━━ TEXT SECTION

As you have seen, I have started writing about developing issues also on maladets!, mostly as a way to get to know the subject. I plan to continue posting on maladets!, also after the competition starts. Everything worth reading will be found here, and the best pieces also on the competition site.
In addition, I have a little project trying to get my fingers dirty with HTML from scratch.... everything I ever write is supposed to end up on the Maladets! homepage, but this will also be the place where I test my programming skills. At the moment they are... basic.
As you migh also have noticed, Maladets! has been redesigned. I was experimenting with different customized templates, but in the end I settled for a Blogger template. One reason is that I like it, and that it meets my main requirement - simplicity. I could probably find a nice custom template, but what I couldn't make work was the like/unlike buttons under the posts. I really like them, as a way for readers to give input without commenting. Feel free to use them!
The side bar has been dedicated to sharing and following gadgets... somehow this is the essence of the internet I think, and since I love to tweet what I read myself, I want to make it easy to share the maldets! posts.

━━━━
━━ DATA SECTION

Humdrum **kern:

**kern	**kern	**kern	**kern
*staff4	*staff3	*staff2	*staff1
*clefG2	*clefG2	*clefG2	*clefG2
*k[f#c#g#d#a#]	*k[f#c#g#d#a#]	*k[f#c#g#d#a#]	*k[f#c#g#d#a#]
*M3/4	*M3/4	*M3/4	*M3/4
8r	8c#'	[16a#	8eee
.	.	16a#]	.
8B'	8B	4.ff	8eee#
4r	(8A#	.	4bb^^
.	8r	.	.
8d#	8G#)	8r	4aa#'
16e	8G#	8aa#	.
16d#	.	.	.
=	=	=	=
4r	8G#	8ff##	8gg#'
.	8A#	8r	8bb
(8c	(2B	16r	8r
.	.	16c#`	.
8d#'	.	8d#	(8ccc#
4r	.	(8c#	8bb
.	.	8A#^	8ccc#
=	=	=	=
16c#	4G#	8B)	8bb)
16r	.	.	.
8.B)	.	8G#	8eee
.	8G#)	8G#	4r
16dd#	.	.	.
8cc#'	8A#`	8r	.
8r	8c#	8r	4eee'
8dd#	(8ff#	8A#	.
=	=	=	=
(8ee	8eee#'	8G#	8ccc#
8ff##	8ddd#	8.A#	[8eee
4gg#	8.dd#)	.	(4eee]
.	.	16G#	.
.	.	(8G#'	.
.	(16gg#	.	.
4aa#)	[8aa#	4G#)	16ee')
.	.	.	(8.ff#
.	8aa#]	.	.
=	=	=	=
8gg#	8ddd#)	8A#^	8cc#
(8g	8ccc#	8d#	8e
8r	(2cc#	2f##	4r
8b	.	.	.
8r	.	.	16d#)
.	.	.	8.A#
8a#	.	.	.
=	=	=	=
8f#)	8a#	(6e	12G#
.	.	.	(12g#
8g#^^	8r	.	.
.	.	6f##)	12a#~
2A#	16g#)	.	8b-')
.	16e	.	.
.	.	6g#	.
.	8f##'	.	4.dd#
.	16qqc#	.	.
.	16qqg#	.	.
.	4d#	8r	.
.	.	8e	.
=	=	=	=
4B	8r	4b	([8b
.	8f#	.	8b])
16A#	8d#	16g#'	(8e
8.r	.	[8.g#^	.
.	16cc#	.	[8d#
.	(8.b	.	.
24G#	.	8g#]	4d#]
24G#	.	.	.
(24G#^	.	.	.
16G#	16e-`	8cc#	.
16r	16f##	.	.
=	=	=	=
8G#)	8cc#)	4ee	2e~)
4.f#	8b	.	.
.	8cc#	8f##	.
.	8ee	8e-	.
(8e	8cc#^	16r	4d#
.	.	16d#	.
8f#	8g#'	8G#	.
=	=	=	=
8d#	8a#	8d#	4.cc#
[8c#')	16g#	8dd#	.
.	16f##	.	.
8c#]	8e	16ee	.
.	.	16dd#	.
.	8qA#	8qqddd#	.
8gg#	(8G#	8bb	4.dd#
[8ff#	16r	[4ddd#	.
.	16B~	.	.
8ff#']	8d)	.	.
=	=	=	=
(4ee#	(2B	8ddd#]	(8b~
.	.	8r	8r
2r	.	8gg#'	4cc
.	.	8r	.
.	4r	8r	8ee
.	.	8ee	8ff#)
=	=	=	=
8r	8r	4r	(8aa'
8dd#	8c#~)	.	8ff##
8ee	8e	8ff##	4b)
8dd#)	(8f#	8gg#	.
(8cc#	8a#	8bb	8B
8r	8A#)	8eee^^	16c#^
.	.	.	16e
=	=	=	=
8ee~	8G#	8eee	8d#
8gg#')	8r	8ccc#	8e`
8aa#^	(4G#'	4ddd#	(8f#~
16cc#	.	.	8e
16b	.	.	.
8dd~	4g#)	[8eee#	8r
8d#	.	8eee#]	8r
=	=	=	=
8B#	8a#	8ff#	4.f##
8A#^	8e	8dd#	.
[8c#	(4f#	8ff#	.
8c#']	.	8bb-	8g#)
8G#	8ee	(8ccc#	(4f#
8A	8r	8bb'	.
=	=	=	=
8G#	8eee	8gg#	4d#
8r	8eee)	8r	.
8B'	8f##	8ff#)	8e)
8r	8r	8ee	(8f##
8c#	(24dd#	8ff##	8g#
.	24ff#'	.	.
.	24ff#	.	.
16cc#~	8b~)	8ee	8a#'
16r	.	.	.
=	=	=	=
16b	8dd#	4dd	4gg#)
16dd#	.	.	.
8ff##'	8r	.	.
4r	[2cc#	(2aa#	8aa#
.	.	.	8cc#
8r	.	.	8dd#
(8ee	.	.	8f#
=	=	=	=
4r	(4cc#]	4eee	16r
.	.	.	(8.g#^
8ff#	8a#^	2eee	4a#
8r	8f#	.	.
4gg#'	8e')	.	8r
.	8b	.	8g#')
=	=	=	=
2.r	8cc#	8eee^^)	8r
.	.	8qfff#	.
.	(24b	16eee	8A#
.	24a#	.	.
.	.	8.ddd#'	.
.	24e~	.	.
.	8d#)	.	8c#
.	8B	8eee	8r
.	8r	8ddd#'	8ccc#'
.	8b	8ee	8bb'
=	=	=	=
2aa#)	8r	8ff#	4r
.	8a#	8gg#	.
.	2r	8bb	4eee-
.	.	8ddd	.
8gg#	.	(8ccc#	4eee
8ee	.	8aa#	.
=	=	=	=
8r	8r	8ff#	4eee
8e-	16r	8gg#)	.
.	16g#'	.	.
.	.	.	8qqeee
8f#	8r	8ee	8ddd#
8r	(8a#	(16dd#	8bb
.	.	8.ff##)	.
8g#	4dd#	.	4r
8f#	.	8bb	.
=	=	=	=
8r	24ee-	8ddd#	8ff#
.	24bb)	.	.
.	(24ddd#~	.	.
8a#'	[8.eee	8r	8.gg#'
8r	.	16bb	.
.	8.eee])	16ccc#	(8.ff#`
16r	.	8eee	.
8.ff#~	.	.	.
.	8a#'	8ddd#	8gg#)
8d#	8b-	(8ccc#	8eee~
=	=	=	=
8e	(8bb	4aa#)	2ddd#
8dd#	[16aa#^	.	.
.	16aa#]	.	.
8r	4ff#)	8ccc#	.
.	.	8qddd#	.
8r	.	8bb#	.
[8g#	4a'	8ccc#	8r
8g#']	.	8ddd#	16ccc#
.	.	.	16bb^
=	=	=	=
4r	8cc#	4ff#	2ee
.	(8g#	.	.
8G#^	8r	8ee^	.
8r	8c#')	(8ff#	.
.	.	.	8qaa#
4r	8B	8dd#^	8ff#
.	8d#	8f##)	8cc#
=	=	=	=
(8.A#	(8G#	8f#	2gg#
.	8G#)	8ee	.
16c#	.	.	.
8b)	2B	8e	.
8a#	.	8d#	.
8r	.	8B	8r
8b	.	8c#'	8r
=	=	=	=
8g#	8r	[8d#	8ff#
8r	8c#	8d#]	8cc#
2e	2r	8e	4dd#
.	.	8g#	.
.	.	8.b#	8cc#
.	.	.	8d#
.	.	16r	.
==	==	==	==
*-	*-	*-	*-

━━━━

REQUIRED TASKS >>
a. Does each statement agree with the blog post? Give yes or no for each, along with the words from the post that decide it. (i) The writer finally chose a custom template. (ii) The side bar holds sharing and following gadgets. (iii) The writer means to stop posting on maladets! once the competition starts.
b. List every feature of the redesigned blog's layout that the blog post names.
c. According to the blog post, what is the writer's main requirement for a template?
Please answer from the blog post alone, not the data.

RESPONSES FOR EACH TASK >>
a.
(i) No: "in the end I settled for a Blogger template"
(ii) Yes: "The side bar has been dedicated to sharing and following gadgets"
(iii) No: "I plan to continue posting on maladets!, also after the competition starts."

b.
- A Blogger template
- Like/unlike buttons under the posts
- A side bar dedicated to sharing and following gadgets

c. Simplicity.